Docmaps-Project / docmaps

Extensible protocol for document history metadata exchange, to enable trustworthy, rapid, open science, by and for preprint science communities.
MIT License
15 stars 1 forks source link

Add etl cli #42

Closed ships closed 1 year ago

ships commented 1 year ago

Description

This PR adds a CLI tool in typescript that enables creation of docmaps based on an external source of similar data. In this MVP, it will infer docmapsy information from the Crossref API and make several assumptions. The goal will be to extract the upstream adapter as a pluggable component so this CLI becomes generic.

The basic usage can be discovered with pnpm start help. It is something like this:

pnpm start item --source crossref-api 10.5194/angeo-40-247-2022

Recall that a Docmap's core datapoints are a collection interconnected steps. Additional metadata is also included. However the docmap does not explicitly have a "subject" that is a DOI -- this can sometimes be inferred from its ID or its steps.
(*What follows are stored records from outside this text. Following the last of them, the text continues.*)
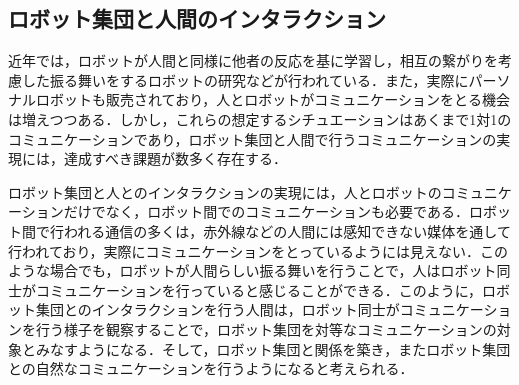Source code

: \subsection{ロボット集団と人間のインタラクション}
\label{sec2.3.3}

近年では，ロボットが人間と同様に他者の反応を基に学習し，相互の繋がりを考慮した振る舞いをするロボットの研究などが行われている\cite{tekiou}．また，実際にパーソナルロボットも販売されており，人とロボットがコミュニケーションをとる機会は増えつつある\cite{rabot}．しかし，これらの想定するシチュエーションはあくまで1対1のコミュニケーションであり，ロボット集団と人間で行うコミュニケーションの実現には，達成すべき課題が数多く存在する．

ロボット集団と人とのインタラクションの実現には，人とロボットのコミュニケーションだけでなく，ロボット間でのコミュニケーションも必要である．ロボット間で行われる通信の多くは，赤外線などの人間には感知できない媒体を通して行われており，実際にコミュニケーションをとっているようには見えない．このような場合でも，ロボットが人間らしい振る舞いを行うことで，人はロボット同士がコミュニケーションを行っていると感じることができる．このように，ロボット集団とのインタラクションを行う人間は，ロボット同士がコミュニケーションを行う様子を観察することで，ロボット集団を対等なコミュニケーションの対象とみなすようになる．そして，ロボット集団と関係を築き，またロボット集団との自然なコミュニケーションを行うようになると考えられる．





\vspace{1cm}
\begin{figure}[!h]
 \begin{center}
  \centering
  \label{fig:kansei}
 \end{center}
\end{figure}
The CLI follows a basic recursive routine: it creates a Step for the identified DOI, and if it has any review articles referring to it, an additional step is included after the main step. Further, if there is a Preprint for the identified DOI, it will recursively invoke this routine and prepend the result to the step list. Once all the Steps are identified they are wired together using next-step and previous-step in a slightly hacky way to be fed into a Docmap.

Related Issues

37 - Crossref-to-Docmaps

24 - Example using fp-ts to parse

Checklist

Additional Information

Provide any additional information that might be helpful in understanding this pull request, such as screenshots, links to relevant research, or other context.

3mcd commented 1 year ago

Looks great to me! Tests look comprehensive enough and I feel I have a good grasp for how it works after your walkthrough. And thank you for adding those comments!